■ **SELECTED EXCERPT**

Iranian short-range anti-ship cruise missile

Zafar is an Iranian short-range, anti-ship and radar guided cruise missile. It has been designed to be carried inside a launch canister installed on a variety of light vessels and high-speed missile crafts.

The Zafar is claimed to be one of the fastest sea-skimming anti-ship missiles in the Iranian arsenal. The Defense Ministry developed the missile.

== History ==
In response to the United States arms embargo of 1992, Iran turned towards domestically engineered and produced weapon systems. The Zafar (Triumph) cruise missile is one of the missile developed.

It had its first successful test fire in April 2011. It started production and was revealed to be in active duty in February 2012.

== Features ==
It has an active radar homing system and maximum range of 25 km. It is built for an active electronic warfare environment. The Zafar missile's design makes it very difficult to be jammed by electronic warfare techniques. It has an active radar guided-missile equipped with a torpedo warhead.

It is placed in box canisters which may be mounted on shore-based missile launchers or the small, high speed craft used by the navy of Iran. Zafar missiles is preferred for the smaller platforms, such as C14M Azarakhsh and Zolfaghar. Iran has also developed a helicopter, Shahed 285, which has ability to carry two Zafar missiles.

The Zafar is likely based on Chinese C-701R or C-704 and C-705.

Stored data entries
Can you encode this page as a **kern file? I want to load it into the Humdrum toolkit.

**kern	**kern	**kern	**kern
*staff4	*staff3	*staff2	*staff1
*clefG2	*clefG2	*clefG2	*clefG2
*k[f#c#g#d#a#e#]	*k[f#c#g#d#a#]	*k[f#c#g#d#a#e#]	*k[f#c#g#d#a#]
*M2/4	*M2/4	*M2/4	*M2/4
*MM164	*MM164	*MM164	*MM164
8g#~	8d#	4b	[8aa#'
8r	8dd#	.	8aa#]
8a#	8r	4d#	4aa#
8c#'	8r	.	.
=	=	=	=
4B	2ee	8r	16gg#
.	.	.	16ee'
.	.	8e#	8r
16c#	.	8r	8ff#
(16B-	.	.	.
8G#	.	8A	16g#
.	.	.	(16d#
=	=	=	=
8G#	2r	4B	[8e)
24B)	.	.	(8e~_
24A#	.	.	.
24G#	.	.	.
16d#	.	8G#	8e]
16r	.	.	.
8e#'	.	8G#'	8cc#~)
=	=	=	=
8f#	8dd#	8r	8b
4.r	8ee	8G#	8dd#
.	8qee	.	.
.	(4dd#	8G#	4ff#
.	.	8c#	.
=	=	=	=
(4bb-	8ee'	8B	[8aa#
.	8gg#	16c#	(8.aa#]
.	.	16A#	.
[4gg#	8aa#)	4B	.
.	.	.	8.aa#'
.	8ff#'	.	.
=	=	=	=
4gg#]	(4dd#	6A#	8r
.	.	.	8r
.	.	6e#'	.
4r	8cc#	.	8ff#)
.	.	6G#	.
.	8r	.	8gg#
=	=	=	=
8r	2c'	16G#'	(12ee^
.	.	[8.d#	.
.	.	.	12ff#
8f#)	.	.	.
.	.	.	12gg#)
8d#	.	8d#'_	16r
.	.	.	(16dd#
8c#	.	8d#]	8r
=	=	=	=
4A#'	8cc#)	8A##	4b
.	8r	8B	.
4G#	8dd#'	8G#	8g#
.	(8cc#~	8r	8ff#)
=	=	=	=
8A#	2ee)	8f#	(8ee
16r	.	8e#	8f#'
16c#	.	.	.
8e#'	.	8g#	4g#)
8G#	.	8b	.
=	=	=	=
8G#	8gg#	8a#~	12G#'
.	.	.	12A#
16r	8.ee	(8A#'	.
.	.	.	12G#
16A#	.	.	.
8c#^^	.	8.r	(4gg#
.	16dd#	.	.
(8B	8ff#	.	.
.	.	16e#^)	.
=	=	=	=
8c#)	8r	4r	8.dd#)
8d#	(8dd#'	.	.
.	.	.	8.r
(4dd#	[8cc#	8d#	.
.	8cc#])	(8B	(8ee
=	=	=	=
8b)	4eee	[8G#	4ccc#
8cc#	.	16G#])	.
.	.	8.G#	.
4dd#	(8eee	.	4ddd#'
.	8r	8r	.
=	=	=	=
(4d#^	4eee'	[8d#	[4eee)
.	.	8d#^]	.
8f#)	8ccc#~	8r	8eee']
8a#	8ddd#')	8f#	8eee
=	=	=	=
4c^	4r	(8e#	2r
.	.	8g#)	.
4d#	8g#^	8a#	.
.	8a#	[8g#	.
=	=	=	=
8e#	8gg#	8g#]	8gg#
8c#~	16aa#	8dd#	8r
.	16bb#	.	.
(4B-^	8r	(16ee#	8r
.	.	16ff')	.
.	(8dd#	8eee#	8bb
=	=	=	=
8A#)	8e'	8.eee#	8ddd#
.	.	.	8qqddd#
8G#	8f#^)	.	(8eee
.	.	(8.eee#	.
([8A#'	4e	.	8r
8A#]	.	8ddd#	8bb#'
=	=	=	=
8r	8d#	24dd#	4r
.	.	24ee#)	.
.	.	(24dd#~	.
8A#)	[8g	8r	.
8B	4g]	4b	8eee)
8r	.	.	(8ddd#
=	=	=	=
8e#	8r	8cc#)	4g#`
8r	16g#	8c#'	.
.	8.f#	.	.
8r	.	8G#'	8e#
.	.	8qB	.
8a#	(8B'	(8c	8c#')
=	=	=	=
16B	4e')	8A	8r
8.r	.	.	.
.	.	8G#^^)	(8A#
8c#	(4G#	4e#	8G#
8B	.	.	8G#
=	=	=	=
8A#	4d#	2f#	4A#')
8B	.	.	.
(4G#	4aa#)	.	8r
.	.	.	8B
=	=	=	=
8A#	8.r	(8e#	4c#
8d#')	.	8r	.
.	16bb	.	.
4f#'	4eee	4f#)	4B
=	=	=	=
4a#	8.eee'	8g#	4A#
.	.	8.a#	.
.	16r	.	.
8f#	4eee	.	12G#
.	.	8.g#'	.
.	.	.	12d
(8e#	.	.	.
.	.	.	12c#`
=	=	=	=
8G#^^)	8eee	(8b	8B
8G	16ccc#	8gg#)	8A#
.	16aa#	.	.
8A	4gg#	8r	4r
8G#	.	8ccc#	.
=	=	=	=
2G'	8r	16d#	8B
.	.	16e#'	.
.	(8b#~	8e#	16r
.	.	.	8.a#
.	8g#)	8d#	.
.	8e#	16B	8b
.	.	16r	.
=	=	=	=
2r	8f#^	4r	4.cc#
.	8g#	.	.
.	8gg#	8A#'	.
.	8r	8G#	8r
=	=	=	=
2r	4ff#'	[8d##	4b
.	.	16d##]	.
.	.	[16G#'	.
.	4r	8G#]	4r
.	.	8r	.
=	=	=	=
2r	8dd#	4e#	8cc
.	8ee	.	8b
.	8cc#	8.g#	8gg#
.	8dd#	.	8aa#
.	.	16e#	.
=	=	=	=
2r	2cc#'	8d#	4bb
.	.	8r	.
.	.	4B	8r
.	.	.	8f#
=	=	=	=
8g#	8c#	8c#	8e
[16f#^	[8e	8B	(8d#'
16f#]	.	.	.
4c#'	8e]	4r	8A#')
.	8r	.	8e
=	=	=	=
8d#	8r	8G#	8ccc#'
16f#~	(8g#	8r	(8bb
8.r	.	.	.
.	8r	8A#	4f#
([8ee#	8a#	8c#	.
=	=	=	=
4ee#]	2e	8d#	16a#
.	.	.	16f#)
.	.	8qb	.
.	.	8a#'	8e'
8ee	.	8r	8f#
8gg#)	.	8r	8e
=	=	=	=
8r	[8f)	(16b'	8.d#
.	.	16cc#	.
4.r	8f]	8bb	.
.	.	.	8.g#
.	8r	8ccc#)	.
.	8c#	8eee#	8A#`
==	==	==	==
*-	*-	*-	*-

■ **YOUR ASSIGNMENT**
Copy the passage of the text on the Zafar missile starting at "Zafar is an" and ending at "developed the missile.", word for word. You will not need the items to do this work.

■ **SOLVED EXERCISE**
Zafar is an Iranian short-range, anti-ship and radar guided cruise missile. It has been designed to be carried inside a launch canister installed on a variety of light vessels and high-speed missile crafts.

The Zafar is claimed to be one of the fastest sea-skimming anti-ship missiles in the Iranian arsenal. The Defense Ministry developed the missile.